Season with black pepper and grill over a hot flame, but just a minute or two on each side. Remove and cut into thick slices. Arrange the greens on an attractive platter and add the sliced tuna. If you made a little extra of the marinate, use it as a garnish. Serve hot or cold.

You can use fresh tuna or best quality canned for this recipe. If you use fresh, just dice it and sauté in a little olive oil and garlic.


1 cup cooked or canned tuna

2 cloves chopped garlic

1 good pinch red pepper flakes

2-3 tablespoons roughly chopped basil

Salt and pepper

1 package spaghetti

12 black olives

Good quality olive oil

Cook the pasta according to package directions, but be sure it is al dente and not over cooked. Heat oil in a sauté pan, add the garlic and red pepper flakes and cook until the garlic is tender, but not burned.

Toss in the tuna, olives and the basil, taste and season again as necessary, cook only until it is warmed through. Place a serving of the pasta on each plate and top with a generous portion of the tuna. Serve at once.

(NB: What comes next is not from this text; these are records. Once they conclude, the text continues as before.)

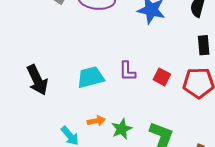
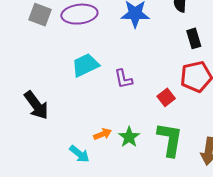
cyan trapezoid: (91, 77) -> (85, 65), moved
red square: (162, 77) -> (166, 97), moved, turned 36

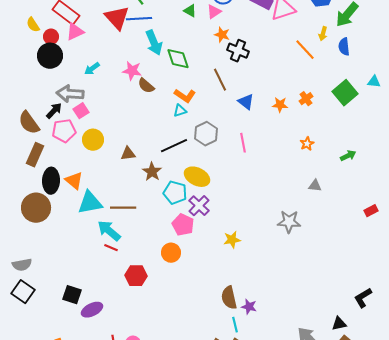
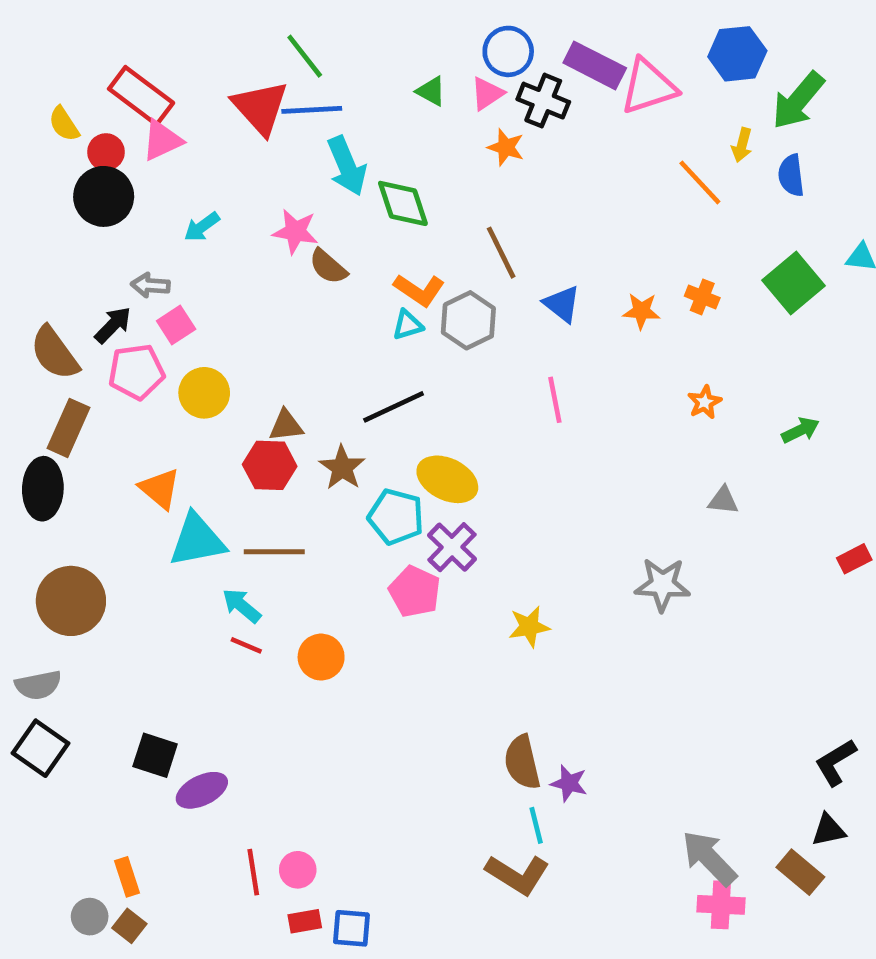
black cross: (238, 51) -> (543, 101), moved
gray arrow: (70, 94) -> (150, 285), size x0.6
orange cross: (306, 99) -> (702, 297), turned -32
gray hexagon: (206, 134) -> (468, 320), moved
black ellipse: (51, 181) -> (43, 489), moved
brown circle: (36, 208) -> (71, 601), moved
cyan arrow: (109, 231) -> (242, 606), size x0.7
orange circle: (171, 253) -> (321, 657), moved
red hexagon: (136, 276) -> (270, 465), moved
black triangle: (339, 324) -> (828, 830), moved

1 can solid white albacore tuna

3 teaspoons chopped celery

2-3 tablespoons chopped yellow onion

2-3 tablespoons mayo

Salt and pepper

1-2 tablespoons sweet relish optional

Thinly sliced tomato

1 bunch fresh spinach leaves

Wheat bread

Drain the tuna and combine with the celery, onion and mayo. Season with salt and pepper, taste and re-season as necessary. Spread the tuna mixture onto a slice of bread, top with tomato and spinach leaves and cover with a second slice of bread. Run under the broiler if you want it toasted and warm.